INSTRUCTIONS FOR THE TASK - In the listing that follows, determine how many lines include the word "Deal". Respond with that number alone.
### SOURCE DATA ###
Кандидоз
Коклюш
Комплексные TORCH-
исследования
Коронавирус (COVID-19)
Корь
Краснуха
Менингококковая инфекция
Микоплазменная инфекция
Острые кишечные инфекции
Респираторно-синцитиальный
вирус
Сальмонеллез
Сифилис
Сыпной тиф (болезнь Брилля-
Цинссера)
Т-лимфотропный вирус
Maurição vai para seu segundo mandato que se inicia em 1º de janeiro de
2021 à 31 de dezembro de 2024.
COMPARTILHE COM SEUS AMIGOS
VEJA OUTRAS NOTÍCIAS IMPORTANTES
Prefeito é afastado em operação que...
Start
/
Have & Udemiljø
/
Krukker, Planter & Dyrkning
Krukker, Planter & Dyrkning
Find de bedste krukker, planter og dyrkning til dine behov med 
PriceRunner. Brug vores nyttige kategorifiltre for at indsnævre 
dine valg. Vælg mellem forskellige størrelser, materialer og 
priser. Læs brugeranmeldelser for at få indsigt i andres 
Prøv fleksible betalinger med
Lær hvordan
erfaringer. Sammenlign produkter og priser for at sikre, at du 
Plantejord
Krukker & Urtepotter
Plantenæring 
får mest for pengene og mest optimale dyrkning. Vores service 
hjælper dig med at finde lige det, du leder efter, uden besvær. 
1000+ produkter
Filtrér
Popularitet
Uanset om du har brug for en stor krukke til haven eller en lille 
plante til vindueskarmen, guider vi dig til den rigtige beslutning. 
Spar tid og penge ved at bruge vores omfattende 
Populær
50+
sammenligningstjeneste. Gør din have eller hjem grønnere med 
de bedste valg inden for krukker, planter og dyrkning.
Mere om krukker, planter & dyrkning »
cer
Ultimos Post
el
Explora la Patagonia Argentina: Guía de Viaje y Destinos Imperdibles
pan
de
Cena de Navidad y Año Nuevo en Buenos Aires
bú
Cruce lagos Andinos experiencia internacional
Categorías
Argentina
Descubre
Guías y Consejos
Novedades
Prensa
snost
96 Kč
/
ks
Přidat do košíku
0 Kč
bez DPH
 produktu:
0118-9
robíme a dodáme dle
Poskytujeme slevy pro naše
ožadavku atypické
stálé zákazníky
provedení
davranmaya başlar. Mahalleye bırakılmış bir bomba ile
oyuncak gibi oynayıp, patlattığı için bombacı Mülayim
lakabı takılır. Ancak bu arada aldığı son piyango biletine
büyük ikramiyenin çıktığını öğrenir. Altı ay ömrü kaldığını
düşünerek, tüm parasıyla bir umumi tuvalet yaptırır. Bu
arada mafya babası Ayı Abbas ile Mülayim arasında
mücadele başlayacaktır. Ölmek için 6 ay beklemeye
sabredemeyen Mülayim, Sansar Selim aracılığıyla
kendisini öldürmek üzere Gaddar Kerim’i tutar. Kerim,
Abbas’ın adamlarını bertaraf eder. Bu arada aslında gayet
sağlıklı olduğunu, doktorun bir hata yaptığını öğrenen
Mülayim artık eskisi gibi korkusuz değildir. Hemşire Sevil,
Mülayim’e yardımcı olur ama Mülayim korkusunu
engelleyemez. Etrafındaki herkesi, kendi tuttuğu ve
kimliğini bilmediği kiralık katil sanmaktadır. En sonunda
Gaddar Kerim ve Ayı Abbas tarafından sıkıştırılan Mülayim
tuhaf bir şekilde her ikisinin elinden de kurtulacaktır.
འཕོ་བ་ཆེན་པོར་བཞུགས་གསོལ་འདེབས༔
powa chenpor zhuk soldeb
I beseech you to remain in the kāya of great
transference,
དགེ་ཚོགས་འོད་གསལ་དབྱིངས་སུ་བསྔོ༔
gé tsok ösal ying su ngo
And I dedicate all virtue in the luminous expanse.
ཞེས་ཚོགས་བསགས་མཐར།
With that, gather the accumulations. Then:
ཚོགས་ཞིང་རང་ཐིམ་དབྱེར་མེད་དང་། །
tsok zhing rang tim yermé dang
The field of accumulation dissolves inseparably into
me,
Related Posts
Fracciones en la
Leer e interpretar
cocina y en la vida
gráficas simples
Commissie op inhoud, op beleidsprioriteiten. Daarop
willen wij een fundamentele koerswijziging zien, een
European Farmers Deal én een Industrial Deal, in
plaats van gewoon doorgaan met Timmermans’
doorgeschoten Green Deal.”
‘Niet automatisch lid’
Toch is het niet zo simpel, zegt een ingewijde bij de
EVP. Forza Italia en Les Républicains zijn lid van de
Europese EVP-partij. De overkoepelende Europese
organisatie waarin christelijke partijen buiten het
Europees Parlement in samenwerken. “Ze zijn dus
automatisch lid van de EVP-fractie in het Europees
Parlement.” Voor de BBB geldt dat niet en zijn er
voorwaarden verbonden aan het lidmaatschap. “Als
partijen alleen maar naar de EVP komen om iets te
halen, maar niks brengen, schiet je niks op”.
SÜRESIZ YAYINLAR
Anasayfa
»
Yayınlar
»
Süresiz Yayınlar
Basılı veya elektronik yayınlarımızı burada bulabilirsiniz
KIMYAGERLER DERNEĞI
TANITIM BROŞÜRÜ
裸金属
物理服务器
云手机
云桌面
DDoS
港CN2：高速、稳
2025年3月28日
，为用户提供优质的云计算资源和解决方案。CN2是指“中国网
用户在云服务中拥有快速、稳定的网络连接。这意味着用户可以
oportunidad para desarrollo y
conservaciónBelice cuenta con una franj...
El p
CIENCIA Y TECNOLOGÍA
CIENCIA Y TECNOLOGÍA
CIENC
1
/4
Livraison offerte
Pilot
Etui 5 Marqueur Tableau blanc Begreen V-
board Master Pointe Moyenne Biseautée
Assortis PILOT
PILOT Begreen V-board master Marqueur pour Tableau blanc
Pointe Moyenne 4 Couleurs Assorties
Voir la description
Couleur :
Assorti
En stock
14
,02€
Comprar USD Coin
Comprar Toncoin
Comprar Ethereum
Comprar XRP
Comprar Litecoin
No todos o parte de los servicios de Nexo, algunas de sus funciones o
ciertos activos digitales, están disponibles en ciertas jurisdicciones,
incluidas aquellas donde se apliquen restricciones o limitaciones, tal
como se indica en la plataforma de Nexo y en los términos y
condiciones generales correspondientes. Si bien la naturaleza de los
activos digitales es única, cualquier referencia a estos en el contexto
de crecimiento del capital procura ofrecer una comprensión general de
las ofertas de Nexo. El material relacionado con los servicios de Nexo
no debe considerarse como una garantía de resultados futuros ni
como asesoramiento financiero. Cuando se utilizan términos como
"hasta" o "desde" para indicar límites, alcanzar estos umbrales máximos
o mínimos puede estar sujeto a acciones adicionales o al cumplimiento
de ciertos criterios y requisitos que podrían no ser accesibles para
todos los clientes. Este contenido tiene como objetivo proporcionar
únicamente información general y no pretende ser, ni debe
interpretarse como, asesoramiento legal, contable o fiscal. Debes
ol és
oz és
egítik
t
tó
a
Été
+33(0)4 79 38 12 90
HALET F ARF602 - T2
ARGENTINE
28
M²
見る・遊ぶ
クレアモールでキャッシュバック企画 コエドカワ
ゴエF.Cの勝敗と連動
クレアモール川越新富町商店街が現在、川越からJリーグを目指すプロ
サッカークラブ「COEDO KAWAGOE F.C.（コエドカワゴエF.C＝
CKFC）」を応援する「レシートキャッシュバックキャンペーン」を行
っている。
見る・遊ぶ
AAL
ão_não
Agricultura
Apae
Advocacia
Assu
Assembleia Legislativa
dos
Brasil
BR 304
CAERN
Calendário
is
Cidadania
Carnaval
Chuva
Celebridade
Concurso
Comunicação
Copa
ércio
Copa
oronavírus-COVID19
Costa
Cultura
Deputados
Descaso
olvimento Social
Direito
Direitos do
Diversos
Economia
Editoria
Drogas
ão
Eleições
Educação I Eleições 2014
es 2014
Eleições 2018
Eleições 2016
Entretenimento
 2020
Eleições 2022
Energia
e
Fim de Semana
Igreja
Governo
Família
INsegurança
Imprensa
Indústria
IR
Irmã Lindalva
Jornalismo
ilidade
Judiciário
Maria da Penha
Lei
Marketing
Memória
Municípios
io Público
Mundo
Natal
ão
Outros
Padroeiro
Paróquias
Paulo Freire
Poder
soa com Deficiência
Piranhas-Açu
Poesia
###
EXERCISE SOLUTION - 2